DATA EXCERPTS Block Start

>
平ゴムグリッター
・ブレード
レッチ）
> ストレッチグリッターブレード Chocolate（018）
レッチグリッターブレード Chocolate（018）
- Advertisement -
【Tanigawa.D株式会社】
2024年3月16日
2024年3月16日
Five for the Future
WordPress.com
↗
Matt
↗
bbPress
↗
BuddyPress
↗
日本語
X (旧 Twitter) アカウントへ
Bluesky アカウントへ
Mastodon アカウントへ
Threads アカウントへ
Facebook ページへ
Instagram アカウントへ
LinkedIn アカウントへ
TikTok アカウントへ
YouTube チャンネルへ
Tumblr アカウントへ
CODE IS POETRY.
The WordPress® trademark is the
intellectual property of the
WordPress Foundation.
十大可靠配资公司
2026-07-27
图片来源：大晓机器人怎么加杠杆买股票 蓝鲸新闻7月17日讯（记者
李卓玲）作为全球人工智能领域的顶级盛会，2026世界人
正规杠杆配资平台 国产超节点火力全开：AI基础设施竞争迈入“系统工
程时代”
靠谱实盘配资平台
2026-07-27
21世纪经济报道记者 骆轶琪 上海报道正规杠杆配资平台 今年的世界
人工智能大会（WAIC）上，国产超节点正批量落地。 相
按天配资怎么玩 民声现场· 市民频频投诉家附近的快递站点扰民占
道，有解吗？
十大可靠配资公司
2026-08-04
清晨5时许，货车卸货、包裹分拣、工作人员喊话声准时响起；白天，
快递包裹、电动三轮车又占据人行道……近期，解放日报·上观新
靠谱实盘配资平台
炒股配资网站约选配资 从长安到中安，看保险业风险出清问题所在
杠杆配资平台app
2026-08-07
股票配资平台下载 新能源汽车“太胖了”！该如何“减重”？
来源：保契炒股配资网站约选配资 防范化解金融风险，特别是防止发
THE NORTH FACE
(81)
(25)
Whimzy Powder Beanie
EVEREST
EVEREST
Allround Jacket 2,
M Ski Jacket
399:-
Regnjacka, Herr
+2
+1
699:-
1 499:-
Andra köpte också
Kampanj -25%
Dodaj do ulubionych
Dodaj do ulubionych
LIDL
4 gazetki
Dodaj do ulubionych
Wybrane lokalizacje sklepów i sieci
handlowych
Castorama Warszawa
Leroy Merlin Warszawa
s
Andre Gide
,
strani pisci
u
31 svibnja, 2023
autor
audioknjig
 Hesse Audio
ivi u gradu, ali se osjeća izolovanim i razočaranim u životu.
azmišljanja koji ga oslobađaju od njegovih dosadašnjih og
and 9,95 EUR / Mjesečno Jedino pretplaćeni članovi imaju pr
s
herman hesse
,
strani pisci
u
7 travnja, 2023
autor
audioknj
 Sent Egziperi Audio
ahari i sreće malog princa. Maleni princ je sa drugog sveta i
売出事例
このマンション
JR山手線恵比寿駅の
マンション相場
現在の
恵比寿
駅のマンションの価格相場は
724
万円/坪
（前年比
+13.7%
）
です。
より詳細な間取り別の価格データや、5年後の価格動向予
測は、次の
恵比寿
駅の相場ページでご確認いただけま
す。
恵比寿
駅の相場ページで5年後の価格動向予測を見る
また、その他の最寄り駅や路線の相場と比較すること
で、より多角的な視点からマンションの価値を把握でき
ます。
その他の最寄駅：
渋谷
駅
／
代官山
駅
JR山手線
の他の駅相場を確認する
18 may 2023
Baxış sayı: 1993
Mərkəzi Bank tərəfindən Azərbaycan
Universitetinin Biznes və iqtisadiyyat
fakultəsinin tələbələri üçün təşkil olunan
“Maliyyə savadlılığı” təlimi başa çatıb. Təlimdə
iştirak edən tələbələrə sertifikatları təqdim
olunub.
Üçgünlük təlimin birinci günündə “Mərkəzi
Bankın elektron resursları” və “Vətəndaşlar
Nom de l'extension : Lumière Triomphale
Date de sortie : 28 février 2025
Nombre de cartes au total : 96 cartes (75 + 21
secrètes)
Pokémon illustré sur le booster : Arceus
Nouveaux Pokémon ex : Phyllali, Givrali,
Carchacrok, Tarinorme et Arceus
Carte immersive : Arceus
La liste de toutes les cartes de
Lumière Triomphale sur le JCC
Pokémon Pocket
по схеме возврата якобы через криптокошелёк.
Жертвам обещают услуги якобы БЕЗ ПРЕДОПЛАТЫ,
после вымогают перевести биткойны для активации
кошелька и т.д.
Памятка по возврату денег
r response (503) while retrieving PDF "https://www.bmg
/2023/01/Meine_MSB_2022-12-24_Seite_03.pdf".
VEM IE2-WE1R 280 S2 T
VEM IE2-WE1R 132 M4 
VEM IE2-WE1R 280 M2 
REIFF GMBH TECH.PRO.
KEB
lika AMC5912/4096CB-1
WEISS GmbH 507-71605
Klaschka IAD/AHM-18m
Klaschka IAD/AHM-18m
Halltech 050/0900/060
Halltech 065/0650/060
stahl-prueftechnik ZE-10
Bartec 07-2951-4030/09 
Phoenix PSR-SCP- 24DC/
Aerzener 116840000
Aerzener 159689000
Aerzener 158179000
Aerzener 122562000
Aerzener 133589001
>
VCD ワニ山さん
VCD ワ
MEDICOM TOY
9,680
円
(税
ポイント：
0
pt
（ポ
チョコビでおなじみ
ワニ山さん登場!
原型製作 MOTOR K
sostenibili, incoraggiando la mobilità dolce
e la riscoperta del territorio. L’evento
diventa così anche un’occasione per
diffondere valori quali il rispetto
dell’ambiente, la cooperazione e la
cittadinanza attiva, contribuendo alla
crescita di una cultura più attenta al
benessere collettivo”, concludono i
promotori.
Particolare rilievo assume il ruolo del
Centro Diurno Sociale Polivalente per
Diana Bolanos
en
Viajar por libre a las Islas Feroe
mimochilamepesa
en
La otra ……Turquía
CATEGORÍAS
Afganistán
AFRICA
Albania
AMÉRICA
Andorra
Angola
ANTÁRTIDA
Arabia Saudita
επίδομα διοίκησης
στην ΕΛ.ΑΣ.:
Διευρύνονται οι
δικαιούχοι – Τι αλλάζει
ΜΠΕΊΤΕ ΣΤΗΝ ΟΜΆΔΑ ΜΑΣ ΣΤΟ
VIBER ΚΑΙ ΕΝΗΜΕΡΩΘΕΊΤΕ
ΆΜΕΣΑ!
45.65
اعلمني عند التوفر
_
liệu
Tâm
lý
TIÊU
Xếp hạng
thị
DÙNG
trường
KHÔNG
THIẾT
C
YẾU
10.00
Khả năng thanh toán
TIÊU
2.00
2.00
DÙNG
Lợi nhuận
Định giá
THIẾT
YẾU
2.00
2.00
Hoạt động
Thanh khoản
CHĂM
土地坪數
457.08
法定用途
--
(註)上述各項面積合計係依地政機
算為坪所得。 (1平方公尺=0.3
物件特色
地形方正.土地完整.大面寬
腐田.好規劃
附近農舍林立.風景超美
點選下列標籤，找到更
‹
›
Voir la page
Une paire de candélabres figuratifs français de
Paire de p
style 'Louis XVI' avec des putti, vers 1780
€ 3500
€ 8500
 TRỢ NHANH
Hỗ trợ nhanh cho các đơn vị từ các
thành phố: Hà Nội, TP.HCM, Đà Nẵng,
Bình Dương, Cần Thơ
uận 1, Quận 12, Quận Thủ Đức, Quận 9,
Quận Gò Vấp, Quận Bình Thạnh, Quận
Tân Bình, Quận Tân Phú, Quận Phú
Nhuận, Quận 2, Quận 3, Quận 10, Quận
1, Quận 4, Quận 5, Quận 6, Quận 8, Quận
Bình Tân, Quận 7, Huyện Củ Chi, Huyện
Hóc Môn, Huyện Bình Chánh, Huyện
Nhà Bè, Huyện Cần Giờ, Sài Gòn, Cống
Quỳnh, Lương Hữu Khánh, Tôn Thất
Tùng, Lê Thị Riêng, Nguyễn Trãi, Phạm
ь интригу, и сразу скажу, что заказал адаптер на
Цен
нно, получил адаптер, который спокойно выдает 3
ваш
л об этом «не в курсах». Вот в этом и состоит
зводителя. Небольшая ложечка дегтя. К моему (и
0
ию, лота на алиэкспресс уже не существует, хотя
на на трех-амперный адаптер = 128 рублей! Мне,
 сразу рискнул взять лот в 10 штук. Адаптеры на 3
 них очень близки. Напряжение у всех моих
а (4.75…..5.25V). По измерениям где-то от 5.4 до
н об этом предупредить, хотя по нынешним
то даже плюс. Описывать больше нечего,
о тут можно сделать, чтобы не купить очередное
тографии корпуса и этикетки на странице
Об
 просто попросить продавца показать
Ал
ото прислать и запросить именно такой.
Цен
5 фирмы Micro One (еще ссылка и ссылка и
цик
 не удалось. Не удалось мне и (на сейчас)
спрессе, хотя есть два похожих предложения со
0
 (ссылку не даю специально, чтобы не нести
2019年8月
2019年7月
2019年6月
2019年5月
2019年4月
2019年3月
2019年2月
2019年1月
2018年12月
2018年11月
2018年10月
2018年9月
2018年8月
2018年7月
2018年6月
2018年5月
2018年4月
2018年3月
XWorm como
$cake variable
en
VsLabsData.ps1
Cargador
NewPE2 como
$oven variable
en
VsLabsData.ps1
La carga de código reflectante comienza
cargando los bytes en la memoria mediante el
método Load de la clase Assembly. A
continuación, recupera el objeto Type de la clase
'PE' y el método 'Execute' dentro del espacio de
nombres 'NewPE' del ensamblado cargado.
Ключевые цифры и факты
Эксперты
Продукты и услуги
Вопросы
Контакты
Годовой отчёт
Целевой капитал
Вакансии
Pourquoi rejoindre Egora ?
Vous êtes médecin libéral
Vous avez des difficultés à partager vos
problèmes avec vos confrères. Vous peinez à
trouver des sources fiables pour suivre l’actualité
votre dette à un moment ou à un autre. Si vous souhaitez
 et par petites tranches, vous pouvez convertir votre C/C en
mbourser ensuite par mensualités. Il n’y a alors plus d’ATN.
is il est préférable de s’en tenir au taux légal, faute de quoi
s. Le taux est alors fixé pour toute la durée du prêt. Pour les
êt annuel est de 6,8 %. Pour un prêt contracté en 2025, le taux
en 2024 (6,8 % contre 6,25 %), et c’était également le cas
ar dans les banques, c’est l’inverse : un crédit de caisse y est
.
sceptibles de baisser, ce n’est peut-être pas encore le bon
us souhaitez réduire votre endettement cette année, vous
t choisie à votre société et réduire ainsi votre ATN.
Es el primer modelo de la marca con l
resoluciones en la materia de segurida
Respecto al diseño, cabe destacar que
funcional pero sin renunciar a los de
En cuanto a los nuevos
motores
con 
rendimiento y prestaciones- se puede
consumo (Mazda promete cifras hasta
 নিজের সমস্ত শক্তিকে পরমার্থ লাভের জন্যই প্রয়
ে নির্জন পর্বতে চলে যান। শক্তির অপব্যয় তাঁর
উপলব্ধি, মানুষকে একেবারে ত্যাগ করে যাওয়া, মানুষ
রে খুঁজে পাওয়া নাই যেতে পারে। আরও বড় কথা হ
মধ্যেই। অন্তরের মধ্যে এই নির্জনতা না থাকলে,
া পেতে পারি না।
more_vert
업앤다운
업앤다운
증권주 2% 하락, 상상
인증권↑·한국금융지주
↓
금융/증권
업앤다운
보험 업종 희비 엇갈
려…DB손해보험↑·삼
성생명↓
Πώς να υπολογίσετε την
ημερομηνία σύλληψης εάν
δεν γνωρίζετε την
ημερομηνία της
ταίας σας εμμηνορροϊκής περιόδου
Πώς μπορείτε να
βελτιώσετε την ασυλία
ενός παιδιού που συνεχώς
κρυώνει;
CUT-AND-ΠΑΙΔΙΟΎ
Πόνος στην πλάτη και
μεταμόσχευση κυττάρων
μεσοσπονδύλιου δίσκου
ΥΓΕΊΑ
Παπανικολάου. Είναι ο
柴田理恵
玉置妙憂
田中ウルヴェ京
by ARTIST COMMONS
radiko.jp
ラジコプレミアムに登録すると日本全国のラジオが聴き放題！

DATA EXCERPTS Block End

List every line in the items above that contains the word "Triomphale". Case counts.

Nom de l'extension : Lumière Triomphale
Lumière Triomphale sur le JCC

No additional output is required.